I will not discuss the issues in detail here but a few examples: improving access to justice, ensuring lawyers are competent to practice and providing remedial or disciplinary measure for those who are not, the licensing process, entity-based regulation, diversity & inclusion initiatives, the cost of legal education, alternative business structures, etc.
In the past, Benchers have made some important (and sometimes controversial) decisions: changing the name from Law Society of Upper Canada to Law Society of Ontario; introducing the Law Practice Program to assist with the articling crisis; deciding not to accredit Trinity Western University; implementing the Statement of Principles requirement; approving the recent public awareness campaign; etc. If you are interested, the minutes and transcripts from Convocation tell you how the incumbent Benchers who are running again voted on past issues (just click on the year on the left-hand side). As an example, these are the Minutes from December 1, 2017 which involved a vote on Mr. Groia’s “conscientious objector” motion regarding the Statement of Principles.
All lawyers and paralegals should care about who will be making the decisions about each of these issues.
Want to Vote and Don’t Have the Time to Research all those Lawyers?
“What do you mean there are 128 lawyers running? I don’t have the time to research all of them!” I know many of you are thinking this and it is a valid observation. I have a few suggestions for you:
First, several people and organizations want to make this easier for you and have compiled the information you need for the election in one place. For example, Colin Lachance has organized and published the website LSOBencher.com where the candidates can submit their profile and their positions on the current issues. The Ontario Bar Association has made a website profiling its members who are running. The Law Times also has a website listing the candidates. Sean Robichaud has a podcast featuring some of the candidates. Or you can follow #BencherElection2019 on Twitter. These are just some of the places you can go to get the information you need.
Does that still sound like a lot of work? Another option is to seek out a lawyer you trust (and who has the time and interest to do the research) and ask for their recommendations (thanks, Morgan Sim for this suggestion).
Or, there is my approach. I really dislike receiving emails and flyers from candidates. Not only do they fill my inbox and recycling container, I do not think it is fair to those candidates who cannot cover the expense for such advertising. Not all candidates can pay for the email list or can afford to have fliers printed and mailed out.
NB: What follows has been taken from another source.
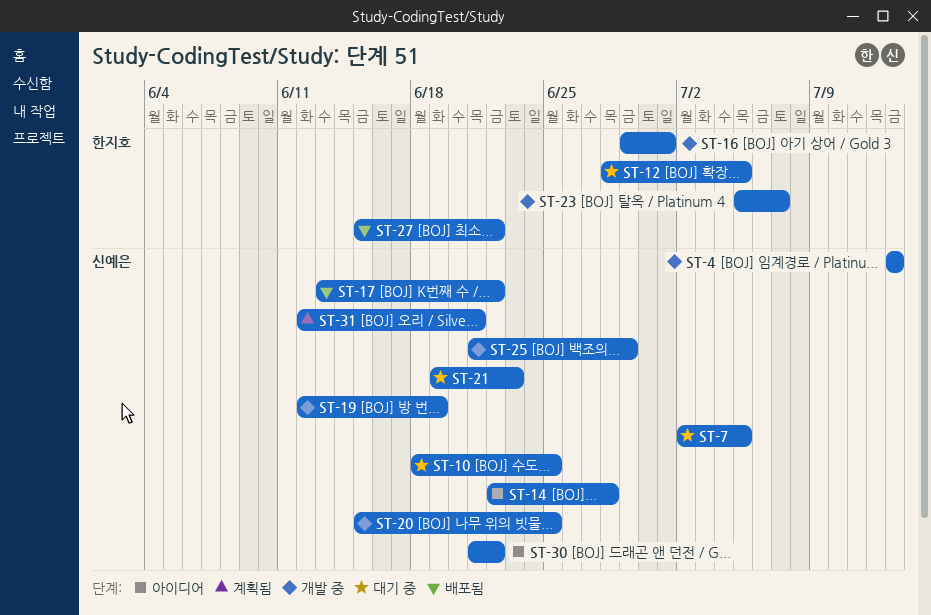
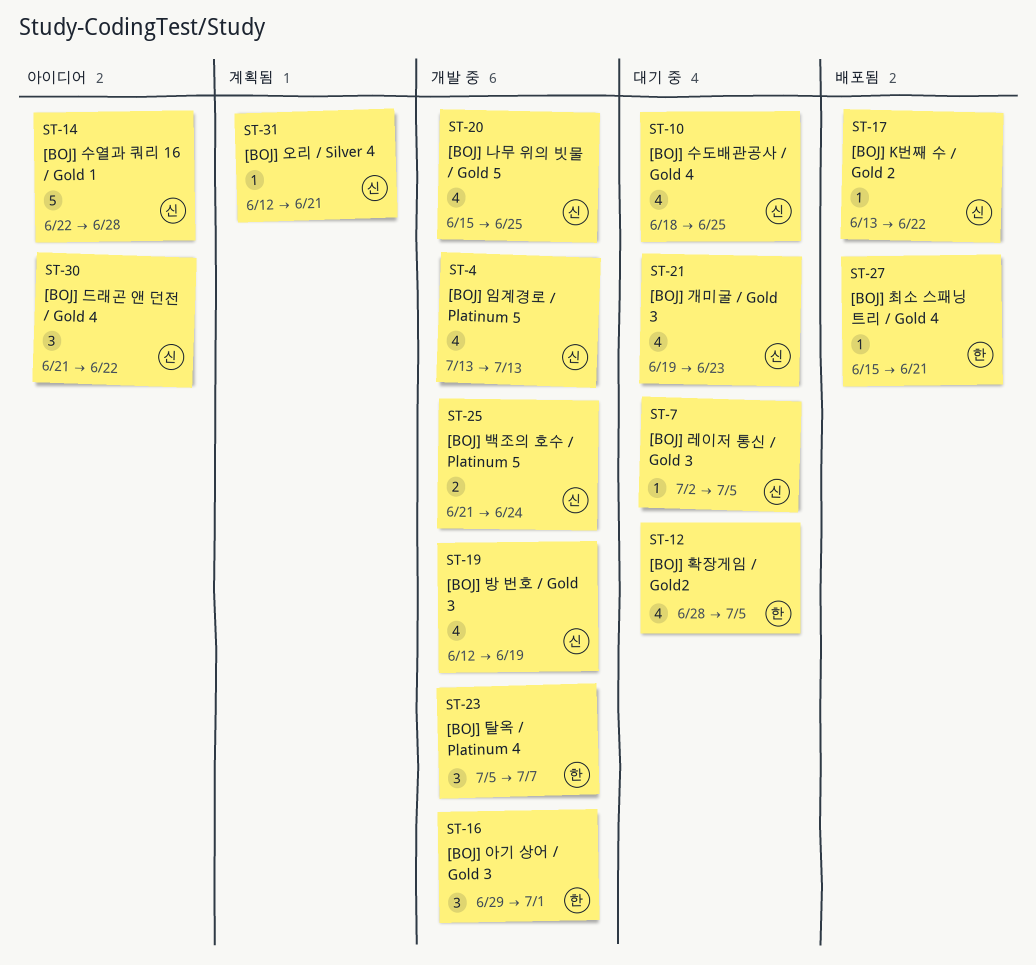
ST-25, due: Jun 29 -> Jun 24
ST-27, due: Jun 22 -> Jun 21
For the last two Bencher elections I have made sure not to check off the box on our annual reports allowing Benchers to email me. Instead, I only look at one thing: The Voting Guide provided by the LSO. Each candidate gets one page and one page only to convince me why I should vote for them. I see it as a level playing field for all candidates. I’m not saying my approach is perfect, but as a rather busy person who wants to vote, this is the best use of my time. (Hint: the Voting Guide is searchable if there was a particular issue that interested you, for example, the Statement of Principles.)
No excuses this year. Get out and vote. Encourage other lawyers to do the same. You will receive an email from the LSO in the second week of April with a link and explanation on how to vote. Keep an eye out for it and vote by April 30, 2019. Whatever approach you take, I just ask that you take a few minutes to vote and tell all the lawyers in your network to vote as well!
Erin C. Cowling is a freelance litigator, researcher & writer at Cowling Legal Freelance and President and Founder of FLEX LEGAL, a network of freelance lawyers.